▸ Source data:
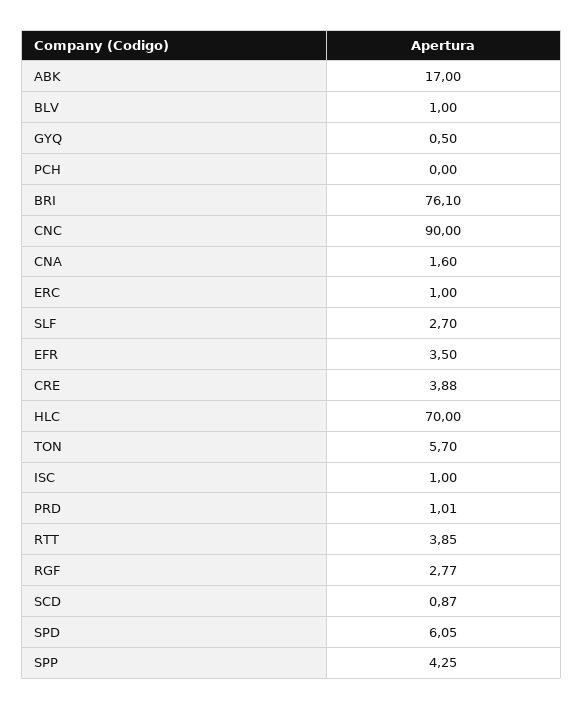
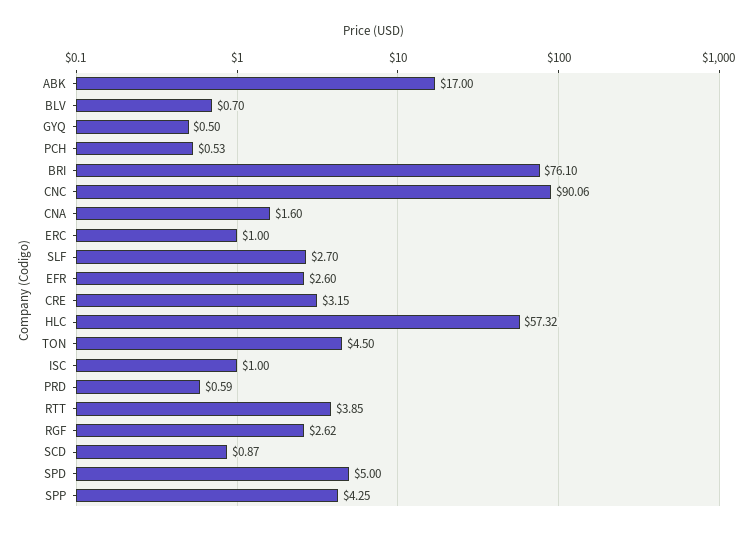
BLV: 1 -> 0.7
PCH: 0 -> 0.53
CNC: 90 -> 90.06
EFR: 3.5 -> 2.6
CRE: 3.88 -> 3.15
HLC: 70 -> 57.32
TON: 5.7 -> 4.5
PRD: 1.01 -> 0.59
RGF: 2.77 -> 2.62
SPD: 6.05 -> 5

▸ What this task involves: Leaving pictures aside, write out each record above exactly as given.

▸ Solution to the exercise:
BLV: 1 -> 0.7
PCH: 0 -> 0.53
CNC: 90 -> 90.06
EFR: 3.5 -> 2.6
CRE: 3.88 -> 3.15
HLC: 70 -> 57.32
TON: 5.7 -> 4.5
PRD: 1.01 -> 0.59
RGF: 2.77 -> 2.62
SPD: 6.05 -> 5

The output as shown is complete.